── EXTRACTED RECORDS

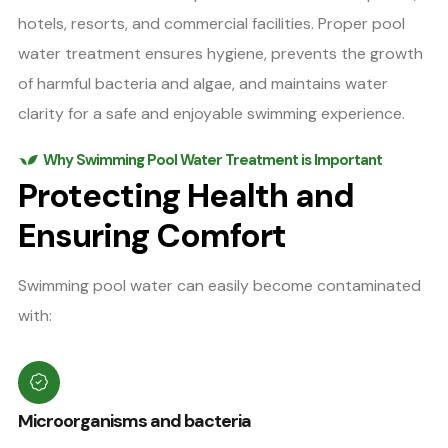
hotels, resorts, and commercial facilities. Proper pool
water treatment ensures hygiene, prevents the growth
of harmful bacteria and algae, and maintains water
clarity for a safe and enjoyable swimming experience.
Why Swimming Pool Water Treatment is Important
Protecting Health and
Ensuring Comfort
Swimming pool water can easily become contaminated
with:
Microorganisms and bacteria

────
── EXTRACTED RECORDS

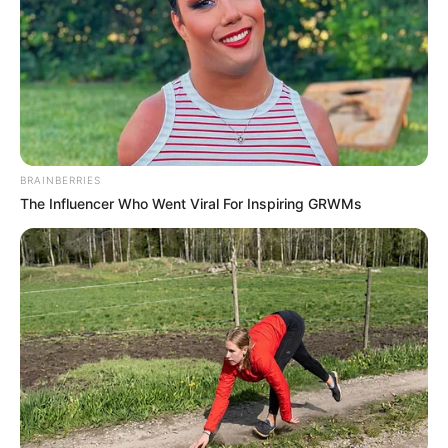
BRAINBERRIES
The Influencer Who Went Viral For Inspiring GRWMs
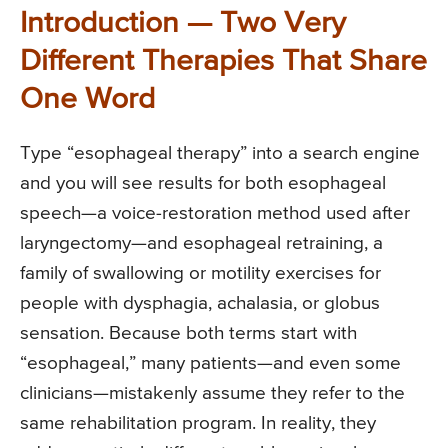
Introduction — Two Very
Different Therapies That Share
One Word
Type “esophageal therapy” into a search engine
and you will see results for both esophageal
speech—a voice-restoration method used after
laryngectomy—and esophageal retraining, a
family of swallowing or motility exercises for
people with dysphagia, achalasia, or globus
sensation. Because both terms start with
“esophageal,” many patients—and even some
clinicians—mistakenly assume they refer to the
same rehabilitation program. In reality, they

────
── EXTRACTED RECORDS

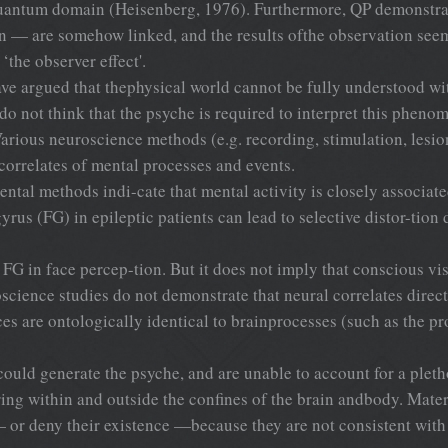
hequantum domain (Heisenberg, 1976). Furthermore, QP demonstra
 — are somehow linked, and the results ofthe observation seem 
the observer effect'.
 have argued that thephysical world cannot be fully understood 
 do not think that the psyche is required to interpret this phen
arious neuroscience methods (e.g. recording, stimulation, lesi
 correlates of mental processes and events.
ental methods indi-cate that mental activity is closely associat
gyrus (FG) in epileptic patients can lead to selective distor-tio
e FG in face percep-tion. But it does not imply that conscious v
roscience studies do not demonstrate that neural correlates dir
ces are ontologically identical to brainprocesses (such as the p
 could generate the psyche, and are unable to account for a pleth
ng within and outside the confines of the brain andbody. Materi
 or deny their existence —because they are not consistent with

────

→ EXERCISE DETAILS
From the entries above, restate word for word the lines from the line containing "patients—and even some" to the line containing "same rehabilitation program. In reality, they", both ends included, and nothing more.

→ TASK ANSWER
“esophageal,” many patients—and even some
clinicians—mistakenly assume they refer to the
same rehabilitation program. In reality, they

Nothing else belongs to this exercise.